▸ **TASK TO CARRY OUT**: How many lines in the data below contain the string "Skoda"? State that number only.

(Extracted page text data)
# # # # #
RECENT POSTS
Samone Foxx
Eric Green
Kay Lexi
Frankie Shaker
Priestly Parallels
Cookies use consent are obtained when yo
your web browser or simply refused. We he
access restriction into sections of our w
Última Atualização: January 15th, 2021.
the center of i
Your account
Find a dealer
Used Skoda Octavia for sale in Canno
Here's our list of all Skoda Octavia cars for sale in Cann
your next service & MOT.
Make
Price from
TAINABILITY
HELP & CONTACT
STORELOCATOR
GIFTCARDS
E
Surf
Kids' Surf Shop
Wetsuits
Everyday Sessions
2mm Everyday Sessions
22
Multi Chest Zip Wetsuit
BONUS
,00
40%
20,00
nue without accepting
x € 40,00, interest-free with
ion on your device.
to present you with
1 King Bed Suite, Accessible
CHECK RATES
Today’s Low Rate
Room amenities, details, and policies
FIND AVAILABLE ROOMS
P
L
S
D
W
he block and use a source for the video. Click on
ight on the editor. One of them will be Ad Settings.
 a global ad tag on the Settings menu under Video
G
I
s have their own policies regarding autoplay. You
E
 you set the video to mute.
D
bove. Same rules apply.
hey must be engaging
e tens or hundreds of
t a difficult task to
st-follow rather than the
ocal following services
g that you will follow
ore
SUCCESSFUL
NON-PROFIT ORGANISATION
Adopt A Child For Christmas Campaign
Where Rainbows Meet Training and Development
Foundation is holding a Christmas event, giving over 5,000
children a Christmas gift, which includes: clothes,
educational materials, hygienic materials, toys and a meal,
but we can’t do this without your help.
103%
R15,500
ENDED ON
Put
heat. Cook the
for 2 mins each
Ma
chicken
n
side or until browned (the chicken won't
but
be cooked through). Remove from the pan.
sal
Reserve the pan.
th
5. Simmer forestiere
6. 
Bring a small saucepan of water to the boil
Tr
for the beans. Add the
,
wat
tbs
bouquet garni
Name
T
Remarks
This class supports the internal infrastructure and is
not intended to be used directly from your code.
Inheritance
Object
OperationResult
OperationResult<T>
# # # # #
▸ **ANSWER TO THIS TASK**: 2